World Cup 2018: Spain the latest victims of the Russian Red Wedding
As if your favourite character dies in the first season. It’s thrilling at the time but what does it do for the larger narrative?
When Game of Thrones first aired on HBO in April 2011, the narrative centred around the Stark family, particularly the father, Ned; Lord of Winterfell and Warden of the North. Initially portrayed as the primary protagonist around whom the series was centred, Ned Stark found himself headless after seven episodes, dying with one fell swoop of his own sword.
This the 2018 World Cup.
Just as George R. R. Martin deceived his audience into developing an emotional attachment to Ned’s character, so did Joachim Low in terms of Germany’s participation in the World Cup. If there was a nation worthy of the comparison, it’s the Germans.
Perceived by many as the pre-tournament favourites – perhaps the first nation to defend the World Cup since Brazil in 1962 – the German narrative was one of expectation. Of significant promise. Of glory.

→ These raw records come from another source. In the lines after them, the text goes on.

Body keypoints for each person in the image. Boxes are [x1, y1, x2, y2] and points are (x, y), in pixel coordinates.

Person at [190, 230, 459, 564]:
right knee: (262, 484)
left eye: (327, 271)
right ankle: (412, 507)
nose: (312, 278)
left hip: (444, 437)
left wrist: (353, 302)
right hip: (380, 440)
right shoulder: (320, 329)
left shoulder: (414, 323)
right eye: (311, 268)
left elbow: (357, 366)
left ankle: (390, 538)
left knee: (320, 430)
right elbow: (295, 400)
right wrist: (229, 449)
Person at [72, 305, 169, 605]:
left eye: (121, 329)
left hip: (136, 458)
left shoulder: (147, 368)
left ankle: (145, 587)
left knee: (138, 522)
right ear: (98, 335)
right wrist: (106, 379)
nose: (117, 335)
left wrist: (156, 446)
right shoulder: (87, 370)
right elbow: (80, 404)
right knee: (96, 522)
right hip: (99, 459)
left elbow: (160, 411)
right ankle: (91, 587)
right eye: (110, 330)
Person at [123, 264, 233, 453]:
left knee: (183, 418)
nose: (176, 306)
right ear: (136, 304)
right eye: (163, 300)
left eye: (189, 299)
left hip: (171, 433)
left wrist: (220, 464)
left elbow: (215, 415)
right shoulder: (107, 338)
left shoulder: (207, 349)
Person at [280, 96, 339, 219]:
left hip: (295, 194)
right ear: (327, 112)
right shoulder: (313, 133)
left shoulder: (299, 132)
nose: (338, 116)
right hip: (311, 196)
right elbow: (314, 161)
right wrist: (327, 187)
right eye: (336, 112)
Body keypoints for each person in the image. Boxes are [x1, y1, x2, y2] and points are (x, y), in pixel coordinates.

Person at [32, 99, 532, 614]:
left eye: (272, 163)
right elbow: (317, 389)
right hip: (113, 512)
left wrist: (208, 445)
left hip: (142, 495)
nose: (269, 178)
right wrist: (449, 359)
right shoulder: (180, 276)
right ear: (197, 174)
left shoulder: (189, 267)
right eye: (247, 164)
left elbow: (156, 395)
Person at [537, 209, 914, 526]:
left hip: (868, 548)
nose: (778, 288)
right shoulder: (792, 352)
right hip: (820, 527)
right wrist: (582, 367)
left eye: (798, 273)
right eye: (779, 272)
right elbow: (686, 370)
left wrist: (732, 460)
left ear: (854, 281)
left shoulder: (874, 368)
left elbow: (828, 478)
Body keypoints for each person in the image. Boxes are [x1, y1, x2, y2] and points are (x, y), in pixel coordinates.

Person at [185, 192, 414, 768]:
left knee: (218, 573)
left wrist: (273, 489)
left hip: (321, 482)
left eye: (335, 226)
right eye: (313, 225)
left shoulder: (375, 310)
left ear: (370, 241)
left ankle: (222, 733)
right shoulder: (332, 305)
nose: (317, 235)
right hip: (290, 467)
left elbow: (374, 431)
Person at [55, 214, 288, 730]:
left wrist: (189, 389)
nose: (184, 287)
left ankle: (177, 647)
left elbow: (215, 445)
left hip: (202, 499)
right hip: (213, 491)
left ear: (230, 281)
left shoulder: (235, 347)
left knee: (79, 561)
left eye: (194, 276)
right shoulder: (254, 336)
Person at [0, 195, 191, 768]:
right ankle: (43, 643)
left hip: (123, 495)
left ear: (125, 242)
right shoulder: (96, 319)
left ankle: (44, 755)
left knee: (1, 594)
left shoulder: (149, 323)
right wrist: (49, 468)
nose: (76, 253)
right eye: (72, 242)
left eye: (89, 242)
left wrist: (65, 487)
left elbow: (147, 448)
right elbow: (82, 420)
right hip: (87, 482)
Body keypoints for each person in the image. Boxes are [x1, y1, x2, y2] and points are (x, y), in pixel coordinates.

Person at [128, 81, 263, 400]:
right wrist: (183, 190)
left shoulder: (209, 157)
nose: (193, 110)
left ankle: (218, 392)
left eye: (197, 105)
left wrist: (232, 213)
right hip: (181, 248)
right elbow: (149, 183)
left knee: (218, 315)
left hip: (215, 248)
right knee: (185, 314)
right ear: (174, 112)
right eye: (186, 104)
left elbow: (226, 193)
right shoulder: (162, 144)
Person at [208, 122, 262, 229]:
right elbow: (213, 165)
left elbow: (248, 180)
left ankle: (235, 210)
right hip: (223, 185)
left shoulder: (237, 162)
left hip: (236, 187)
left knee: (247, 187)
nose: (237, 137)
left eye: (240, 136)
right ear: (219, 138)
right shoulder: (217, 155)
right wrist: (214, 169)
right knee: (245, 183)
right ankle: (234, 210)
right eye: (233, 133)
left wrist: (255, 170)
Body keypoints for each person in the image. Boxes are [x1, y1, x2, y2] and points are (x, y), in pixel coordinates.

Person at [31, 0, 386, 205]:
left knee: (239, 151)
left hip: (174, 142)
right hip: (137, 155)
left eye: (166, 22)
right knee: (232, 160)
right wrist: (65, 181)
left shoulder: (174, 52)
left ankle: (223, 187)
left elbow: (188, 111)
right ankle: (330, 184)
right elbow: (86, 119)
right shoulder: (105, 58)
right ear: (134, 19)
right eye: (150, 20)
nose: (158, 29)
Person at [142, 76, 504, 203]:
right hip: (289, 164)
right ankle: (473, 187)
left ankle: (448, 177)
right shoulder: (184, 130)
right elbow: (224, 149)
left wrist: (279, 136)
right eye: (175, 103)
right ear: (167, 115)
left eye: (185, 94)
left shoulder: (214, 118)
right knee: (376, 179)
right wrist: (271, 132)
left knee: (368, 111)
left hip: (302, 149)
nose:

Germany, however, comparable to Ned’s failure to appear beyond the first season, were knocked out at the group stage, similarly falling by their own sword. A blade of stale tactics, poor team selection and consequent defensive vulnerability.
A death that shocked television, the same can be said for Germany’s untimely elimination, one now the subject of consistent discussion until the chance of rectification arises in 2022.
Before we, as viewers, even had a chance to mourn Ned’s death and reflect on what it meant for the Game of Thrones narrative, George R. R. Martin created another.
It was new; it took our minds away from Ned and it was designed to fill the void. Robb Stark emerged as his father’s successor – the King in the North – just as Spain were there to pick up the baton Germany so carelessly relinquished.
Emerging first out of the chaotic conclusion to Group B, La Roja progressed into the ‘easier’ half of the World Cup draw and thus garnered expectation. And so the narrative adapts; the vindication of Julen Lopetegui’s dismissal. Will Spain reclaim what they failed to defend four years ago? Is this the new dawn of possession football?
And so we arrive at the Red Wedding.
A massacre, orchestrated by Walder Frey under the pretence of revenge for a broken marriage pact, left House Stark obliterated. So, too, did Lopetegui’s abrupt expulsion, days before Spain’s World Cup campaign began.
Every massacre has an ulteriorly motivated mastermind, though, and just as House Lannister were the evil innovators behind the Red Wedding, Real Madrid sabotaged the Spanish World Cup campaign.
No matter your perspective, Spain were stabbed through the heart, the fate to befall Robb Stark at the hands of Roose Bolton, a Lannister puppet and former Stark ally. If Roose is Lopetegui, betraying Spain and remorselessly watching their subsequent death, Florentino Perez is Tywin Lannister, devilishly laughing as he, yet again, achieves exactly what he wants – through an external medium – without dirtying his hands.
One of the most unexpectedly shocking pieces of television, it left viewers reeling, squabbling amongst themselves over where Game of Thrones was heading next. The narrative was in pieces. There was no obvious hero to illuminate the Westerosi gloom.
From the ashes of disaster, however, grow the roses of success.
Jon Snow, now wholly intertwined into the composition of the Westerosi universe, materialised out of the shadows to champion hope. To continue the narrative. It was far from expected and impossible to predict.
It’s the story of the underdog.
Where is the World Cup’s Jon Snow? This is what the narrative searches for. A central tenant to glorify and extol such virtues that pre-tournament favourites failed to epitomise.
Was it to be Argentina? A once great nation on the brink of elimination, save only for what can be described as Lionel Messi’s divine intervention, just as Jon Snow was brought back from the dead. It was not to be, however, as a defining display from France’s Kylian Mbappe condemned them to a fate commensurate with their performances.
Maybe Croatia, perennially on the periphery of the international stage, can capture their first World Cup with their best generation of the last two decades.
Perhaps Brazil – by no means an underdog – will rescue the storyline. A nation somewhat comparable to Daenerys Targaryen, keen to reconquer what was once their’s following years of international exile, deriving from a desperate 7-1 semi-final defeat to Germany on home turf four years ago.
Even England are considered in the discussion. Eternally hurting since their only World Cup victory in 1966, football coming home is not entirely outside the realm of possibility. Arguably they are football’s Jon Snow; a nation brought back from the dead under Gareth Southgate’s new, intelligent regime. One able to unify conflicting personalities, just as Snow reconciled the Northern Houses.
The Russian World Cup has had the same viewing affect as watching your favourite character die in the first series of the programme. As if Jon Snow actually perished at the Wall. As if Walter White was arrested in his underwear in the first episode of Breaking Bad, the plausibility of such an event entertained in the show’s opening scene.
Shock. Drama. Suspense.
It’s extraordinarily thrilling at the time but where does this leave the wider narrative?